The conflict between the two biggest economies and imperialist powers is an ‘infinity war’ which will continue with inevitable ebbs and flows as the two regimes spar for global dominance. Even as the US and China signed the agreement in the White House, US government departments were preparing new measures against Chinese telecom giant Huawei, which has been in the cross hairs of the US military and national security establishment in particular because of its dominant role in 5G technology, the next generation of wireless networks.

The US is stepping up pressure on governments in the UK and Germany to ban Huawei from their 5G infrastructure, while expanding the list of Chinese companies – already over 100 – on a government blacklist that cuts off their access to US tech components such as semi-conductors. The contradictions of this, at the same time as the US insists that China spend $80 billion more on manufactured goods, a big part of which would need to be tech products, are glaring.

Meanwhile, in Vancouver, a three way struggle between China, Canada and the US is reaching a critical phase as Huawei’s billionaire heiress and Chief Financial Officer, Meng Wanzhou, goes on trial this week over fraud and sanctions-busting charges that could see her extradited to the US to face a possible 30-year jail sentence.
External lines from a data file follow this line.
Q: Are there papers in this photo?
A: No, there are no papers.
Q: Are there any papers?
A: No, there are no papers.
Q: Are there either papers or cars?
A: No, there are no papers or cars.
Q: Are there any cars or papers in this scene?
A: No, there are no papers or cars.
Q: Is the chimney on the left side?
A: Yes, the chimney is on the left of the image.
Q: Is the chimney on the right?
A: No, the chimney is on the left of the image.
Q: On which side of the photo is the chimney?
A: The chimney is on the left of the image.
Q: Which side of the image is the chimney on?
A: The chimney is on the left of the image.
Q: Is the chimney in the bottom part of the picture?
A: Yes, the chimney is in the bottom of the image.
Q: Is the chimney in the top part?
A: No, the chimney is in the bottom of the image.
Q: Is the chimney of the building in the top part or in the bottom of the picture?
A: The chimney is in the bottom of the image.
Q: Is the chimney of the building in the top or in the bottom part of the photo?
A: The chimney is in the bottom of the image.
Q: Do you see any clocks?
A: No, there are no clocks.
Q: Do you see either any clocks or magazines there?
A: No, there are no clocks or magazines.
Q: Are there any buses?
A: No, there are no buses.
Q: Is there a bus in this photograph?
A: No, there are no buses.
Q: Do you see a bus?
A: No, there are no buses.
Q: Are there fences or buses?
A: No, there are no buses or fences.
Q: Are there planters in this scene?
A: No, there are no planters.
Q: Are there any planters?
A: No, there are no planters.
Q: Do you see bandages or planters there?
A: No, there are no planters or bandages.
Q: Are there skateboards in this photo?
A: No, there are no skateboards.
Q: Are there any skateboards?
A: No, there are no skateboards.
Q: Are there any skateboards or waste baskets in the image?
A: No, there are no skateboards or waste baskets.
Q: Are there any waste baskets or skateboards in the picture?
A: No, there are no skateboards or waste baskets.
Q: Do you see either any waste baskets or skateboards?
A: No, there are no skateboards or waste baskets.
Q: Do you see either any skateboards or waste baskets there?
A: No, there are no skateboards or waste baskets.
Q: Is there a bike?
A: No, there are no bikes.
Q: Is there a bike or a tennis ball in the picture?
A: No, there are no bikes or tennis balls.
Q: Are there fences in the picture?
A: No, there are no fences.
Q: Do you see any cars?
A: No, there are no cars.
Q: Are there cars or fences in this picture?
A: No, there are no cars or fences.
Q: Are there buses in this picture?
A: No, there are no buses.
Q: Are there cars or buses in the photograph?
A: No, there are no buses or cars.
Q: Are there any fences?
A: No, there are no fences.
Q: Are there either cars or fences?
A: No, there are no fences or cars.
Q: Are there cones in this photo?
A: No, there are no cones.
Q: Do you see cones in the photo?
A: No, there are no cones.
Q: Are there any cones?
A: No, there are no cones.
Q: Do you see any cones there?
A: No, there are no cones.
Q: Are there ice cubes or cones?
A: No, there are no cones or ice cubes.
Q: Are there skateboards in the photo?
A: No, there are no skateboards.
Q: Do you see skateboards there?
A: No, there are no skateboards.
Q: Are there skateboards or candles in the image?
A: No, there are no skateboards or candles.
The judicial kidnapping of Meng, which led the Chinese dictatorship to reply in kind with the imprisonment of two Canadian citizens, is an important battleground in the tech war between US and Chinese imperialism.

Further trouble is brewing in the US-China relationship over Taiwan, Hong Kong and Xinjiang, the Iran crisis, heightened military activity by both sides in the South China Sea, and the growing trend towards financial protectionism (banning foreign investment on ‘national security’ grounds). A pause in the US-China tariff war may also open the way for new trade conflicts pitting the Trump administration against Europe, Japan and others. In two rounds, in 2018 and again last year, Trump has slapped tariffs on aluminium and steel from the EU, and $7.5 billion of other products in connection with a WTO ruling in favour of the US over European subsidies to aircraft maker Airbus. Trump is now also threatening tariffs against Italy and Britain over plans to tax digital companies such as Google and Facebook. The French government caved in to Trump’s threats over a similar tax proposal.

The EU and other trading powers, while relieved the US and China appear to be stepping back from further escalation, are crying foul that the new agreement amounts to “managed trade” in violation of the principles of “free trade”.

This is another nail in the coffin of the WTO, which has already been paralysed by Trump’s decision last year to block the appointment of judges for the WTO’s dispute settlements system. This arbitration system, which has been credited with holding trade conflicts in check, is now broken. Under Trump, the US government has decisively abandoned multilateralism in favour of a bilateral strategy to reach trade agreements on a state-to-state basis. As the biggest economy this gives the US an advantage, until new crises and shocks change the balance of power, while the wider impact is a more fragmented and unstable global economy.

The ‘phase one’ trade agreement is a deal between representatives of a capitalist system in turmoil and decline. Neither side is likely to draw any lasting gains and neither will we. The interests of workers and the poor can only be met by building a mass socialist alternative in the US, China and globally, to sweep away this system and to build a society based on democratic planning and international solidarity.